A House of Lords technology summit chaired by Centropy PR founder Steven George-Hilley has focused attention on the UK’s AI skills gap, with business leaders arguing that Britain must move faster if it wants to build an “AI-first” economy.
Held in the Palace of Westminster, the private breakfast brought together more than 20 senior executives to discuss how businesses can equip the next generation of workers to extract value from AI, while also addressing what some speakers described as a looming “skills cliff edge” in the existing workforce.
The discussion extended beyond training. Participants also looked at the role of agentic AI in giving SMEs greater access to professional sales and customer management systems, and at how wider adoption could feed into growth across the economy. Stuart MacDonald, Chief Operating Officer at TechnologyOne, focused on AI’s role in public services, particularly in local councils and universities, where digital access and automation are becoming more central to service delivery.
Dmitry Tikhomirov, Vice President of Technology Solutions at EPAM, said: “AI is changing how organisations operate by driving efficiency, improving decision-making and creating new paths to growth. But realising lasting value from AI takes more than technology alone. Business and technology leaders must work together, with the right platforms, skills and governance in place, so adoption scales with strategic priorities and delivers measurable outcomes.”
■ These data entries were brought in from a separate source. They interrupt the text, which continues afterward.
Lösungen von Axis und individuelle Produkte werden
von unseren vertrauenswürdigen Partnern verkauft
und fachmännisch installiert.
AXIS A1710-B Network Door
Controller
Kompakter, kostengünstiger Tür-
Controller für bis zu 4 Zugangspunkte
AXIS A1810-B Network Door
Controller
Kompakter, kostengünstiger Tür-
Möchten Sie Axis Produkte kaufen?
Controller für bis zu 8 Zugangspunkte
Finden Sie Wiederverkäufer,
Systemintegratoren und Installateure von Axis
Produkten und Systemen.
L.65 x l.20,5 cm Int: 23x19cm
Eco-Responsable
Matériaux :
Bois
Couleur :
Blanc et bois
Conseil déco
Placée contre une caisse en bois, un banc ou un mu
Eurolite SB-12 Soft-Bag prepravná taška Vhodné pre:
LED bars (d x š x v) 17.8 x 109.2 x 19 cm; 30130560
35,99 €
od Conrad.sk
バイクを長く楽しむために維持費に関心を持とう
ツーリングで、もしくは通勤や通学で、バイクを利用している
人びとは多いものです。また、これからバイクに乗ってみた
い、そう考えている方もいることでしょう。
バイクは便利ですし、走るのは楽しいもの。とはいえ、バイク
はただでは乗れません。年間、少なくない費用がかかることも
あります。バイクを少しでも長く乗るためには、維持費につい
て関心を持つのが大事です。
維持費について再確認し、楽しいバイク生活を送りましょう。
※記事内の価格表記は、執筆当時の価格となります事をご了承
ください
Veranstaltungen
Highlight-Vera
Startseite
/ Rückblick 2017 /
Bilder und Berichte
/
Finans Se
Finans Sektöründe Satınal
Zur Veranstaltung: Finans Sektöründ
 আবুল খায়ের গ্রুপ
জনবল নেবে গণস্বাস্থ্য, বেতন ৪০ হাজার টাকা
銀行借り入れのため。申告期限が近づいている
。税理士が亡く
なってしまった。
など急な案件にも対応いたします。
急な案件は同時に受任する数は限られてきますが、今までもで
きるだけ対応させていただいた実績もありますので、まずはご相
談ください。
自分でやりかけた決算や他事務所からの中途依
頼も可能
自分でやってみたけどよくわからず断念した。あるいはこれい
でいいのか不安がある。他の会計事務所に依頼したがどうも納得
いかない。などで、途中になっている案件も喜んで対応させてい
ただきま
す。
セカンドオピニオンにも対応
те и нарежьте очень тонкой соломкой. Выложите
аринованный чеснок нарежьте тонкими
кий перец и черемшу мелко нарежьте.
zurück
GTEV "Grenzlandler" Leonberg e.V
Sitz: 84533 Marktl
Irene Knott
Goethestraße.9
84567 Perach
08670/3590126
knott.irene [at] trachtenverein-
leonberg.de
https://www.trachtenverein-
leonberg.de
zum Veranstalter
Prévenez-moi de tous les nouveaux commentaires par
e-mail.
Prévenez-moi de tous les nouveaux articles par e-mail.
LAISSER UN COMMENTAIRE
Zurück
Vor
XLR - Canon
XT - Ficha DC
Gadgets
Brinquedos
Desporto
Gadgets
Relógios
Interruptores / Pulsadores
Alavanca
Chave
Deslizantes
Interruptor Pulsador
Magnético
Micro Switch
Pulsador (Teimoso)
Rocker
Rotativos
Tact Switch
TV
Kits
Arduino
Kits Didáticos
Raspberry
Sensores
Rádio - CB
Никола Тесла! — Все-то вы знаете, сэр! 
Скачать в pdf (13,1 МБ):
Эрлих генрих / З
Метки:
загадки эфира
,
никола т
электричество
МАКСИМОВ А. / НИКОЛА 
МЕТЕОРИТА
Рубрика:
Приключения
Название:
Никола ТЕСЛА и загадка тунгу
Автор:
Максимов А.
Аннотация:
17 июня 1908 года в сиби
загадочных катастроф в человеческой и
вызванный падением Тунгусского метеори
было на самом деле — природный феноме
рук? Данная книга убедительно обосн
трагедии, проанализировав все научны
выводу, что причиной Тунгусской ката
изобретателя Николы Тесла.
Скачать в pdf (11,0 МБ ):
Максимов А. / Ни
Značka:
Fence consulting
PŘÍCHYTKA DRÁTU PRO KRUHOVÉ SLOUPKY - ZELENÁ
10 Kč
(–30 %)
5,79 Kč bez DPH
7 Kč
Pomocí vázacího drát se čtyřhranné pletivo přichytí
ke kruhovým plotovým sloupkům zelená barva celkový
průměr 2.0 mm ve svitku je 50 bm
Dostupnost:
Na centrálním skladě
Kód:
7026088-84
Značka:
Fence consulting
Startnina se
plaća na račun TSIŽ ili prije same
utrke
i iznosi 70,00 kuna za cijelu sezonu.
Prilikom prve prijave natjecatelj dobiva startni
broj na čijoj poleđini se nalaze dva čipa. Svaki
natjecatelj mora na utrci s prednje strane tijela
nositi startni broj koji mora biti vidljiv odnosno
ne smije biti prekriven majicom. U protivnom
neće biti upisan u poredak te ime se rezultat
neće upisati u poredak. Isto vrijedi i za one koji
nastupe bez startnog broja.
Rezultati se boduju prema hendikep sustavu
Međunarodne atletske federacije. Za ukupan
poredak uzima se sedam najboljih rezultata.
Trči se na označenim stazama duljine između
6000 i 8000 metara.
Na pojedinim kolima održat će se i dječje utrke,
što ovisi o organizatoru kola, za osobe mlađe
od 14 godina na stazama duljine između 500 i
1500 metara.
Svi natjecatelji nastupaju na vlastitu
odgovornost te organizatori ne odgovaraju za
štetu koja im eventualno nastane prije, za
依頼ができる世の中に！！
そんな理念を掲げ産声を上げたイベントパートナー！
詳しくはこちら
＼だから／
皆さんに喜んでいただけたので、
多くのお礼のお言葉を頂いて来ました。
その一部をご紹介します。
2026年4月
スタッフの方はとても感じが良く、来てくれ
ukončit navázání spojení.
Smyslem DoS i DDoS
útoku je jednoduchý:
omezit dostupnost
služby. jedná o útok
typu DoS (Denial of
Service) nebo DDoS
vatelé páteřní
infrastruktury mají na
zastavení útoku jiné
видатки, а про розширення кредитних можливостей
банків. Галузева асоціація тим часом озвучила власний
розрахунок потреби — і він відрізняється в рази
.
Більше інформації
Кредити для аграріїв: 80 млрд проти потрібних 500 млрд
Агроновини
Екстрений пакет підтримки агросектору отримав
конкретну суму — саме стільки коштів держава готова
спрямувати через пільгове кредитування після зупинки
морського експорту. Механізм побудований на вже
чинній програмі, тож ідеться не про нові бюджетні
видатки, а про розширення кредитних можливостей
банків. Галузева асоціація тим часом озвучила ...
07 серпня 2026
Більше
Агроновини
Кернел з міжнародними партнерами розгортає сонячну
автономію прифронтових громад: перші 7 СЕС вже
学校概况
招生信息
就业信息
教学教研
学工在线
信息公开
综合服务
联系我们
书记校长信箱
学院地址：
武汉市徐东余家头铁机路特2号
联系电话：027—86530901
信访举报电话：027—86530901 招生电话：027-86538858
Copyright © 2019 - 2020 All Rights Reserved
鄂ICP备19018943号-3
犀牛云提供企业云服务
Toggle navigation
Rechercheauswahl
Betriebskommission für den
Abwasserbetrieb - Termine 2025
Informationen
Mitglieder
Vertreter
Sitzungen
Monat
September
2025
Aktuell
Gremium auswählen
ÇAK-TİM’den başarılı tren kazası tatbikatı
Rupert Osborne, UK CEO at Capital.com, also addressed the use of AI in financial knowledge and decision-making. He said: “The question we face in financial services is not whether AI can increase the volume of information available to people, but whether it improves the quality of the decisions they make with that information. Those are different problems. Broader access to financial education matters only if what people learn helps them understand risk, identify their own limits, and make considered choices, not simply act faster. The governance frameworks we build around AI in this space will determine whether the technology serves that purpose or works against it.”
The summit comes as the UK government continues to push AI investment, workforce training, and domestic capability through a series of recent initiatives. For business leaders, the pressure is shifting from experimentation to implementation, with skills, governance, and access now shaping how quickly adoption can move from pilots into day-to-day operations.